The level above that, the "move server", took requests like "advance forward 20m at 3 m/sec with turning radius 30m", and issued commands to the speed server and steering system. The move server understood stopping distance, including hills, and had an input from the simple anti-collision radar to stop if a big obstacle was in range. Move requests were replaced with new ones every 100ms by the map system.
At the level above that, the map server/planner, operating at "back seat driver" level, was in charge of deciding where to drive. It didn't have to worry about vehicle dynamics. It just decided when backing up was necessary, and issued a backwards move. This would result in everything winding down to the vehicle stopped/brakes locked/engine idle condition, a gear change, a brake release, and acceleration.
We lost the Grand Challenge, but the vehicle drove itself and never hit anything. We had about +- 2 degrees of compass noise, and that was enough to get the LIDAR-built map out of sync. The vehicle would stop, rescan, rebuild the map, and recover, but that was too slow. We tried to get by without a $40,000 FOG gyro, heading from dual GPS phase, or SLAM, and that wasn't good enough.
As the penultimate nerd, what I think I'd really like is a fabricating machine with which I can fabricate 25.4mm scale miniatures on demand for fantasy wargaming, only requiring model files for the minis I want to make, and I could make as many as I want (I can paint 'em myself... so color isn't an issue for me). The minimum feature size supported would have to be phenomenal to be viable for this though... probably no larger than 0.1mm. I absolutely loathe shelling out oodles of cash every single time I need more miniatures and would love to be able to make em myself.
File under 'M' for 'Manic ranting'
> "The beckoning promise of personal fabrication".
I'll take a Shania Twain and Sela Ward, circa age 42, a Sandra Bullock circa age 38, and a Valeri Bertinelli circa age 25, all with nonsentient robot minds tuned to be physically in love with me...and each other.
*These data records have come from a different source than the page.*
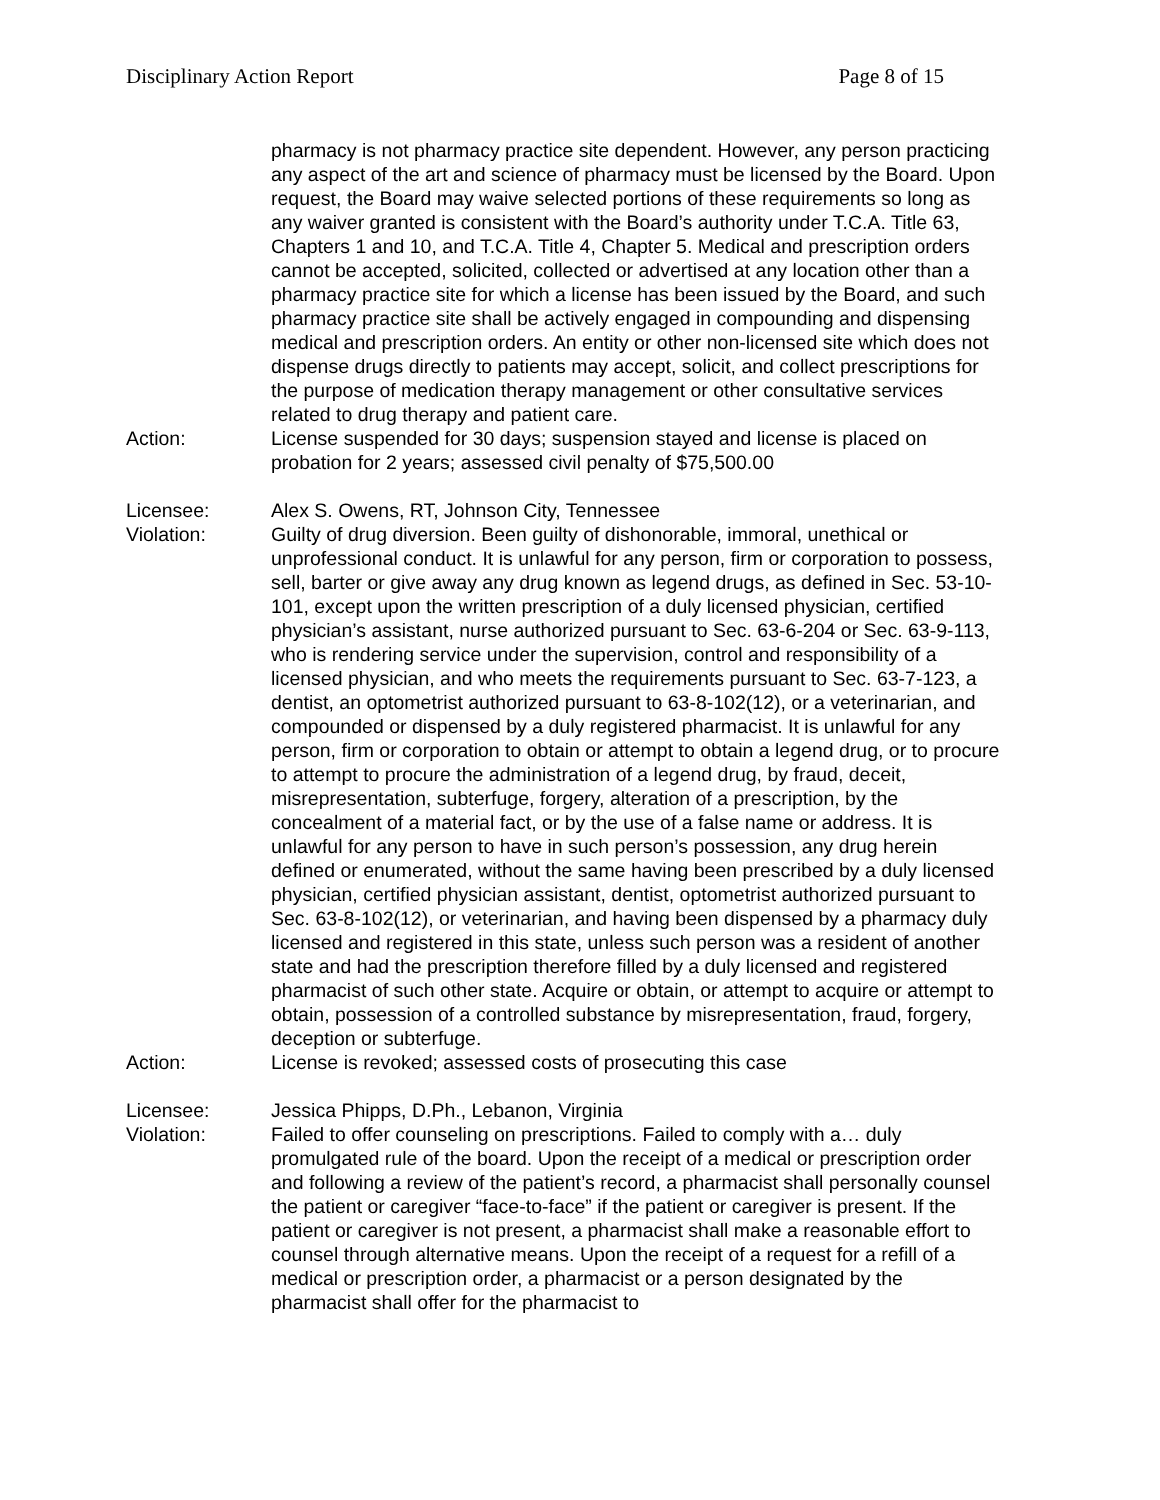Disciplinary Action Report Page 8 of 15
pharmacy is not pharmacy practice site dependent. However, any person practicing any aspect of the art and science of pharmacy must be licensed by the Board. Upon request, the Board may waive selected portions of these requirements so long as any waiver granted is consistent with the Board’s authority under T.C.A. Title 63, Chapters 1 and 10, and T.C.A. Title 4, Chapter 5. Medical and prescription orders cannot be accepted, solicited, collected or advertised at any location other than a pharmacy practice site for which a license has been issued by the Board, and such pharmacy practice site shall be actively engaged in compounding and dispensing medical and prescription orders. An entity or other non-licensed site which does not dispense drugs directly to patients may accept, solicit, and collect prescriptions for the purpose of medication therapy management or other consultative services related to drug therapy and patient care.
Action: License suspended for 30 days; suspension stayed and license is placed on probation for 2 years; assessed civil penalty of $75,500.00
Licensee: Alex S. Owens, RT, Johnson City, Tennessee
Violation: Guilty of drug diversion. Been guilty of dishonorable, immoral, unethical or unprofessional conduct. It is unlawful for any person, firm or corporation to possess, sell, barter or give away any drug known as legend drugs, as defined in Sec. 53-10-101, except upon the written prescription of a duly licensed physician, certified physician’s assistant, nurse authorized pursuant to Sec. 63-6-204 or Sec. 63-9-113, who is rendering service under the supervision, control and responsibility of a licensed physician, and who meets the requirements pursuant to Sec. 63-7-123, a dentist, an optometrist authorized pursuant to 63-8-102(12), or a veterinarian, and compounded or dispensed by a duly registered pharmacist. It is unlawful for any person, firm or corporation to obtain or attempt to obtain a legend drug, or to procure to attempt to procure the administration of a legend drug, by fraud, deceit, misrepresentation, subterfuge, forgery, alteration of a prescription, by the concealment of a material fact, or by the use of a false name or address. It is unlawful for any person to have in such person’s possession, any drug herein defined or enumerated, without the same having been prescribed by a duly licensed physician, certified physician assistant, dentist, optometrist authorized pursuant to Sec. 63-8-102(12), or veterinarian, and having been dispensed by a pharmacy duly licensed and registered in this state, unless such person was a resident of another state and had the prescription therefore filled by a duly licensed and registered pharmacist of such other state. Acquire or obtain, or attempt to acquire or attempt to obtain, possession of a controlled substance by misrepresentation, fraud, forgery, deception or subterfuge.
Action: License is revoked; assessed costs of prosecuting this case
Licensee: Jessica Phipps, D.Ph., Lebanon, Virginia
Violation: Failed to offer counseling on prescriptions. Failed to comply with a… duly promulgated rule of the board. Upon the receipt of a medical or prescription order and following a review of the patient’s record, a pharmacist shall personally counsel the patient or caregiver “face-to-face” if the patient or caregiver is present. If the patient or caregiver is not present, a pharmacist shall make a reasonable effort to counsel through alternative means. Upon the receipt of a request for a refill of a medical or prescription order, a pharmacist or a person designated by the pharmacist shall offer for the pharmacist to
Then a Kate Beckinsale fabrication knocks on the door, and she's Shania's daughter and, well, they miss each other so much...so very much...damnit, the future's gonna r00l!!!!!!!!!!! Where's that holodeck?!?!?
(-1: Post disagrees with my already-settled worldview) is not a valid mod option.
The first Fab Lab giving people the technology to create technology. Not very original Mr Gershenfeld! I can do science me!
>>I like TED as much as the next guy, but more and more of it seems like a whitewash, style-over-substance dog and pony show.
Welcome to academia. =)
Also, TED's a little too self-congratulatory for my taste, but they do have some fun talks.
A professional printing press still has many advantages
over a home or office printer as well, and certainly isn't
going away for precisely that reason.
Does that support the idea that cheap printers to the
people hasn't changed anything about how we work with
printed materials?
Nope.
Also, the personal one-off fabricators get the limelight,
but probably more important are the middle ground:
Professional short-series fabrication, analogous to the
internet book publishing services
You still use a professional service that gets better
price/performance than you would at home (at least
beyond true one-offs), but _they_ still use general
purpose fabrication with no retooling that beats a
factory for series well into the hundreds.
sudo ergo sum
Saves carrying along loads of redundant spare parts.
Every space colony should have one! (actually, every space colony should have at least two, so that when one breaks down, the second machine can print spare parts for it).